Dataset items
☆ ☆ ☆ ☆ ☆ ☆ ☆

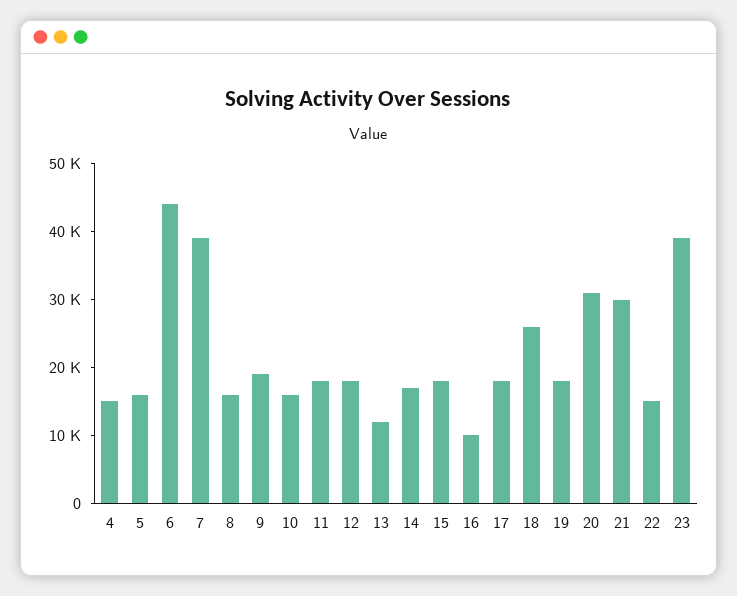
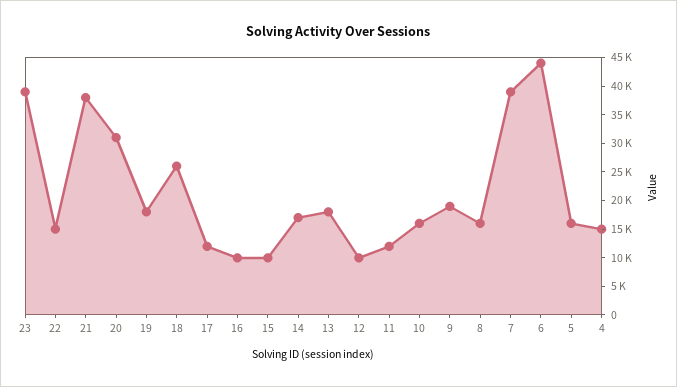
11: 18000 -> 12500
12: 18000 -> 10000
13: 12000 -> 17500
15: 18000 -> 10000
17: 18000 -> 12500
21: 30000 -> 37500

☆ ☆ ☆ ☆ ☆ ☆ ☆

ACTIVITY >>
Please reproduce each entry above word for word and keep the pictures out of the copy.

EXPECTED OUTPUT >>
11: 18000 -> 12500
12: 18000 -> 10000
13: 12000 -> 17500
15: 18000 -> 10000
17: 18000 -> 12500
21: 30000 -> 37500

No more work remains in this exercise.